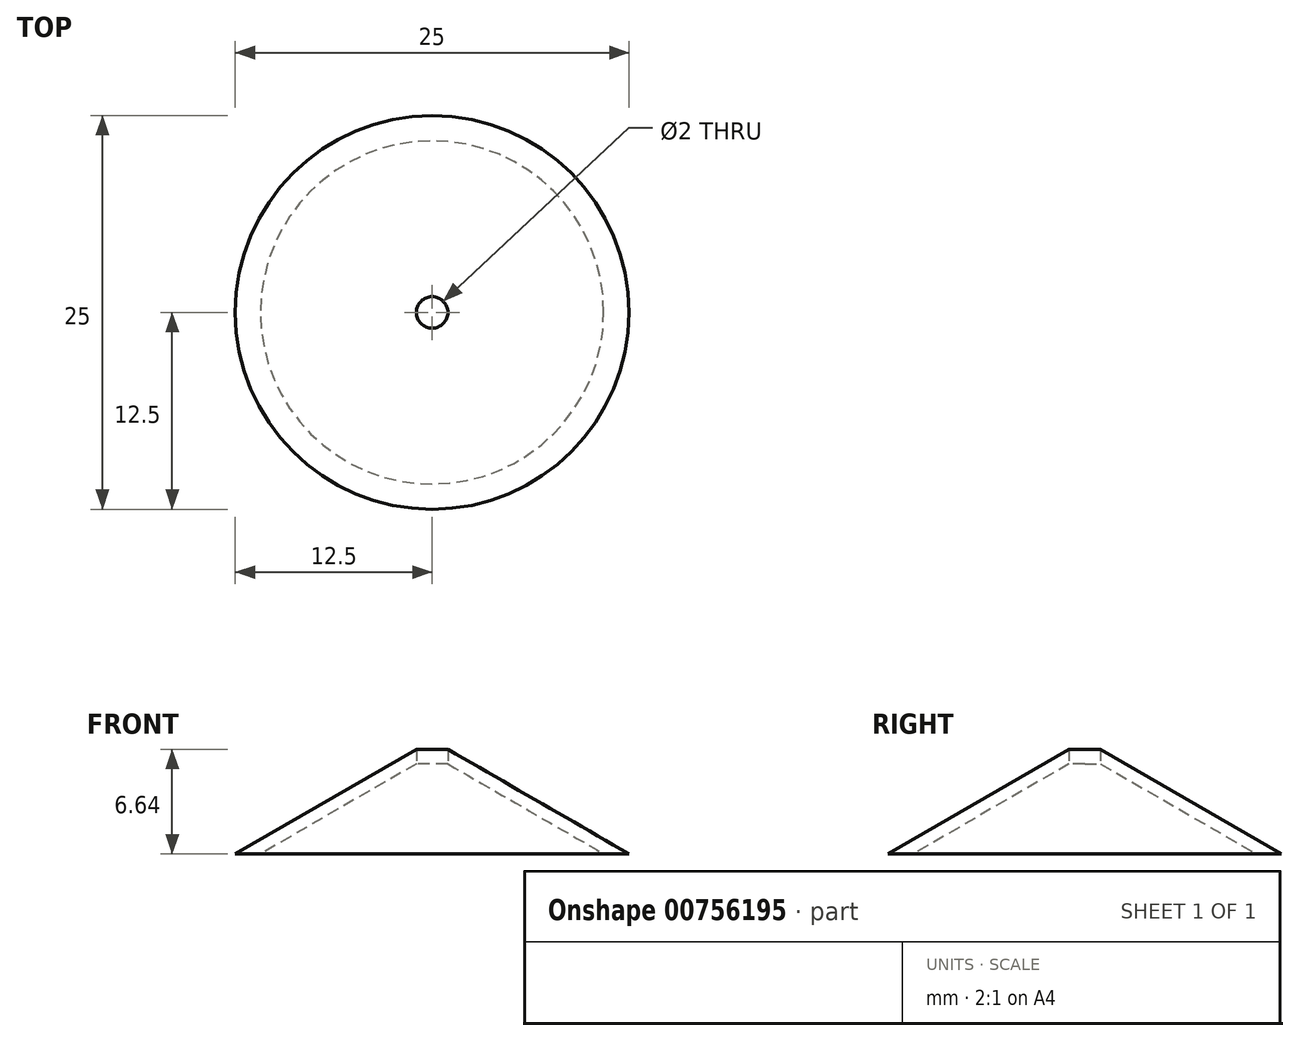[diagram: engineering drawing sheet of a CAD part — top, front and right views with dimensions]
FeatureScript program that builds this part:
annotation { "Feature Type Name" : "Feature", "Feature Type Description" : "" }
export const myFeature = defineFeature(function(context is Context, id is Id, definition is map)
    precondition{}
    {
        {
            var Q0;
            Q0=qCreatedBy(makeId("Top.planeOp"),FACE);
            var sketch = newSketch(context, id + "F0", { "sketchPlane" : qUnion([Q0])});
            skCircle(sketch, "E0", {"center": v(0, 0) * mm, "radius": 12.5 * mm});
            skSolve(sketch);
        }
        {
            var Q0;
            Q0=makeQuery(id+"F0.imprint","IMPRINT",FACE,{"disambiguationData":[TD([[makeQuery(id+"F0.imprint","IMPRINT",EDGE,{"derivedFrom":sQuery(id+"F0.wireOp",EDGE,"E0")}),1.0]])]});
            extrude(context, id + "F1", {"entities" : qUnion([Q0]), "depth" : 7.5 * mm, "offsetDistance" : 25 * mm, "hasDraft" : true, "draftAngle" : 60 * degree, "draftPullDirection" : true});
        }
        {
            var Q0;
            Q0=qCreatedBy(makeId("Top.planeOp"),FACE);
            var sketch = newSketch(context, id + "F2", { "sketchPlane" : qUnion([Q0])});
            skCircle(sketch, "E1", {"center": v(0, 0) * mm, "radius": 1 * mm});
            skSolve(sketch);
        }
        {
            var Q0;
            Q0=makeQuery(id+"F1.opExtrude","CAP_FACE",FACE,{"disambiguationData":[OSD([sQuery(id+"F0.wireOp",EDGE,"E0")])],"isStart":true});
            shell(context, id + "F3", {"entities" : qUnion([Q0]), "thickness" : 0.8 * mm});
        }
        {
            var Q0;
            Q0 = qSketchRegion(id + "F2", true);
            extrude(context, id + "F4", {"entities" : qUnion([Q0]), "operationType" : NewBodyOperationType.REMOVE, "depth" : 25 * mm, "offsetDistance" : 25 * mm});
        }
    });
----------------
Exercise directions: Can you quote the lines above word for word, from the very first one through the line containing "export const myFeature", inclusive, and leave the pictures out of your answer?

Answer below:
[diagram: engineering drawing sheet of a CAD part — top, front and right views with dimensions]
FeatureScript program that builds this part:
annotation { "Feature Type Name" : "Feature", "Feature Type Description" : "" }
export const myFeature = defineFeature(function(context is Context, id is Id, definition is map)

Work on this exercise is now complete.